Nächtliche „Alkohol-Nachschubbasis Tankstelle“ trocken legen!

7. Februar 2014 | Themenbereich: Bayern, Deutsche Polizeigewerkschaft, Interessenvertretungen | Drucken

Die Deutsche Polizeigewerkschaft (DPolG) hält im Hinblick auf die aktuelle Studie des Bayerischen Landeskriminalamtes, wonach immer mehr junge Menschen unter dem Einfluss von Alkohol gewalttätig werden, die Einführung eines nächtlichen Alkoholverkaufsverbots an Tankstellen als erste Sofortmaßnahme für dringend erforderlich. Landesvorsitzender Hermann Benker fragt sich, wie viele einschlägige Studien es noch braucht, bis die Bayerische Staatsregierung diesem Teufelskreis zwischen Alkohol und Gewalt durchbricht und die nächtliche „Alkohol-Nachschubbasis Tankstelle“ endlich trocken legt.

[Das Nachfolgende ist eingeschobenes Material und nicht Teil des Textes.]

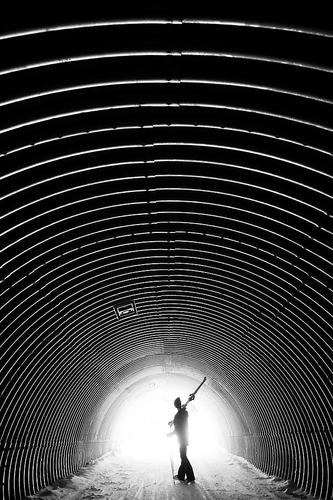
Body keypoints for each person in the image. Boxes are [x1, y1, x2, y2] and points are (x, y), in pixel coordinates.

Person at [167, 397, 195, 484]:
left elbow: (178, 429)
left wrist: (170, 435)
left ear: (175, 405)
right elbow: (179, 422)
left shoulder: (178, 415)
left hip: (182, 439)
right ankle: (185, 476)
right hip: (185, 438)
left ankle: (185, 477)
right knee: (183, 457)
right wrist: (173, 421)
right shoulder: (183, 413)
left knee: (183, 457)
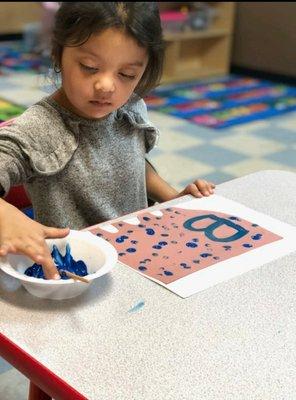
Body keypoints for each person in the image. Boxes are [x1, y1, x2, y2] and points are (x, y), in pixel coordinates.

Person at [0, 2, 215, 281]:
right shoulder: (39, 130)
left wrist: (171, 198)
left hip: (141, 261)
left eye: (127, 74)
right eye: (89, 67)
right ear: (59, 53)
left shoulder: (129, 107)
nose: (107, 86)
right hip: (81, 277)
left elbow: (133, 160)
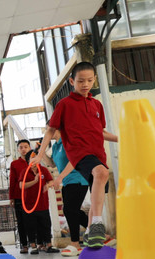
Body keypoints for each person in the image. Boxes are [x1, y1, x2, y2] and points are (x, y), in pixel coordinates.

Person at [32, 61, 118, 249]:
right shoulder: (64, 104)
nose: (85, 84)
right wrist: (39, 155)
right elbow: (50, 130)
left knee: (100, 187)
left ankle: (90, 232)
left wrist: (121, 139)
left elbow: (100, 132)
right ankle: (96, 225)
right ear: (72, 81)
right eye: (80, 81)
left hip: (98, 153)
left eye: (89, 80)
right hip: (80, 152)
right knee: (101, 174)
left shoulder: (96, 105)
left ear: (94, 80)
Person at [50, 132, 89, 256]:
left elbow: (74, 160)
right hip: (67, 182)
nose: (47, 132)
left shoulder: (68, 140)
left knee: (69, 209)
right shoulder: (56, 146)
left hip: (78, 179)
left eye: (48, 129)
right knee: (72, 211)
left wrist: (59, 178)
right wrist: (39, 154)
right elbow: (52, 164)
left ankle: (75, 244)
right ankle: (100, 233)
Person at [21, 152, 57, 254]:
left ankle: (48, 245)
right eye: (32, 158)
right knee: (30, 226)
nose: (34, 160)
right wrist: (35, 181)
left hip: (42, 204)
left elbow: (51, 181)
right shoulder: (25, 171)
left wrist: (48, 185)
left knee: (45, 224)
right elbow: (21, 185)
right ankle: (33, 246)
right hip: (29, 205)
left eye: (36, 157)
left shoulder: (43, 170)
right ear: (28, 160)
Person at [8, 139, 32, 254]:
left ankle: (38, 243)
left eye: (26, 147)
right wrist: (11, 197)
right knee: (21, 222)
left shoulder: (34, 162)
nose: (23, 149)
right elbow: (12, 181)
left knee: (34, 220)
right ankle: (24, 245)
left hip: (33, 196)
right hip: (19, 197)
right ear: (18, 149)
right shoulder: (14, 164)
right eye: (21, 147)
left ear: (30, 148)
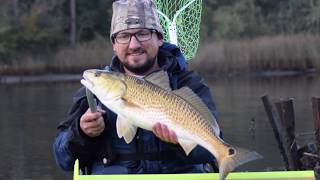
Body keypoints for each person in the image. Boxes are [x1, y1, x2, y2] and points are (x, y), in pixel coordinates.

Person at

Die DPolG fordert bereits seit März 2008 die Einführung eines generellen Verkaufsverbots für Alkohol an Tankstellen und Kiosken zur Nachtzeit zwischen 20 und 6 Uhr. „In der damaligen Regierungskoalition hat die CSU für die Ablehnung dieser Forderung immer den Koalitionspartner FDP als „Buhmann“ vorgeschoben, so dass die Umsetzung nach dem Vorbild Baden-Württembergs, wo eine solche Regelung schon seit 1. März 2010 gilt, gescheitert ist. Das damalige „politische Alibi“ hat die neue Staatsregierung nun nicht mehr“, so Benker.

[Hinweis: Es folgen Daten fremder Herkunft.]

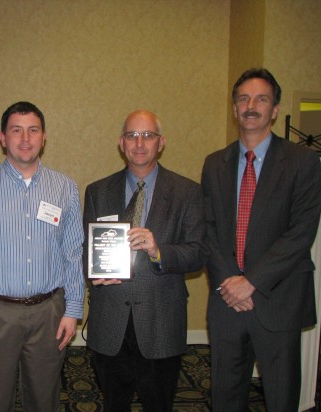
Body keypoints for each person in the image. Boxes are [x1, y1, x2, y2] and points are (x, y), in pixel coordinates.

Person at [0, 101, 85, 411]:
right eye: (16, 130)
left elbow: (73, 252)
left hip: (49, 313)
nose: (25, 138)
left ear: (44, 137)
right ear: (2, 137)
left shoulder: (65, 188)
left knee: (44, 399)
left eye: (33, 130)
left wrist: (72, 309)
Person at [202, 68, 321, 411]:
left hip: (278, 299)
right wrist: (230, 281)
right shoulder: (214, 164)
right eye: (243, 98)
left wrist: (251, 282)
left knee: (282, 398)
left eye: (261, 99)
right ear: (234, 108)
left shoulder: (302, 161)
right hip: (227, 301)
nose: (251, 105)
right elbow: (207, 228)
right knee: (225, 396)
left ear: (274, 109)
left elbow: (301, 232)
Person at [83, 110, 205, 411]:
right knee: (114, 404)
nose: (139, 143)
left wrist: (158, 250)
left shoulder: (187, 192)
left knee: (158, 405)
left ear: (160, 142)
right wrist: (92, 273)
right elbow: (86, 248)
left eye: (147, 135)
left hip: (160, 322)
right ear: (121, 143)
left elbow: (197, 253)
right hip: (109, 321)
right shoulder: (97, 191)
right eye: (132, 135)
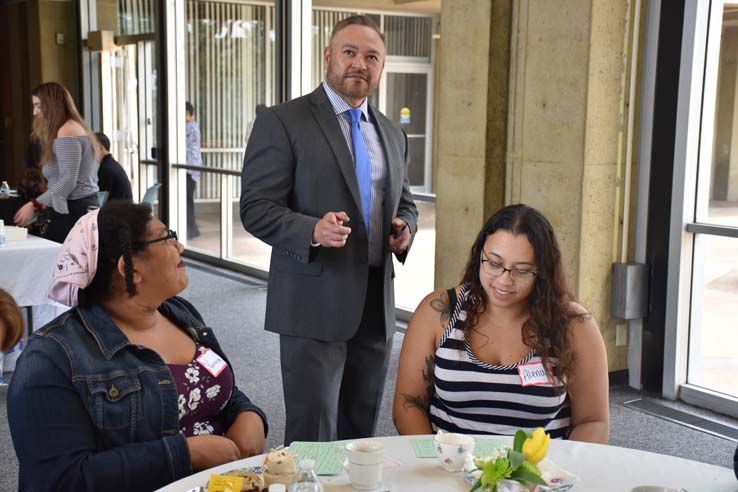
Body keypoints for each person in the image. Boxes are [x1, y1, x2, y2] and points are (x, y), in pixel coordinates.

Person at [240, 15, 418, 444]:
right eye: (350, 52)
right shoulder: (284, 121)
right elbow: (255, 207)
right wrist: (312, 230)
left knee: (360, 431)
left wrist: (404, 227)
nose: (360, 63)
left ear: (381, 66)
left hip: (376, 305)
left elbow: (406, 203)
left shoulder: (392, 134)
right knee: (313, 434)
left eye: (371, 56)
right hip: (312, 301)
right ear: (328, 57)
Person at [8, 202, 268, 491]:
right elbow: (60, 480)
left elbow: (208, 387)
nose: (179, 246)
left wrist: (247, 413)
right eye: (166, 236)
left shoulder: (179, 313)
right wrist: (186, 454)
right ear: (129, 267)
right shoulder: (50, 359)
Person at [393, 204, 610, 443]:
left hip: (541, 473)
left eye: (522, 271)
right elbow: (407, 403)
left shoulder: (573, 325)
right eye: (494, 264)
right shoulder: (438, 312)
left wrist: (559, 475)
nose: (504, 280)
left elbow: (593, 421)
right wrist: (435, 461)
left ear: (543, 272)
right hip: (450, 467)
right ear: (479, 256)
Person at [14, 82, 101, 243]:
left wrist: (34, 204)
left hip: (75, 210)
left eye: (38, 106)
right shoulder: (67, 128)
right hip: (72, 208)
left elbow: (68, 182)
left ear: (52, 104)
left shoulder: (67, 130)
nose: (35, 112)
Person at [94, 132, 133, 201]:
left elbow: (100, 200)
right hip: (125, 208)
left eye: (92, 148)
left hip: (118, 210)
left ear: (100, 148)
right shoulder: (112, 164)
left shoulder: (106, 169)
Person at [185, 102, 202, 239]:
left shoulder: (187, 127)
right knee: (188, 199)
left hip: (188, 168)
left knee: (187, 200)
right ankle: (192, 229)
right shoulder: (194, 126)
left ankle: (191, 230)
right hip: (193, 168)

Nicht nur die jetzt veröffentlichte Studie, sondern auch die Kriminalstatistiken der vergangenen Jahre dokumentieren eine ständige Zunahme alkoholbedingter Gewaltdelikte Jugendlicher und Heranwachsender. Dabei sind nach polizeilichen Erkenntnissen insbesondere Tankstellen zu nächtlichen „Nachschubbasen“ geworden, um sich nach Ladenschluss für das „Vorglühen“ mit ausreichend Alkohol einzudecken. Auch die jetzt veröffentlichte Studie weist auf diesen Zusammenhang hin.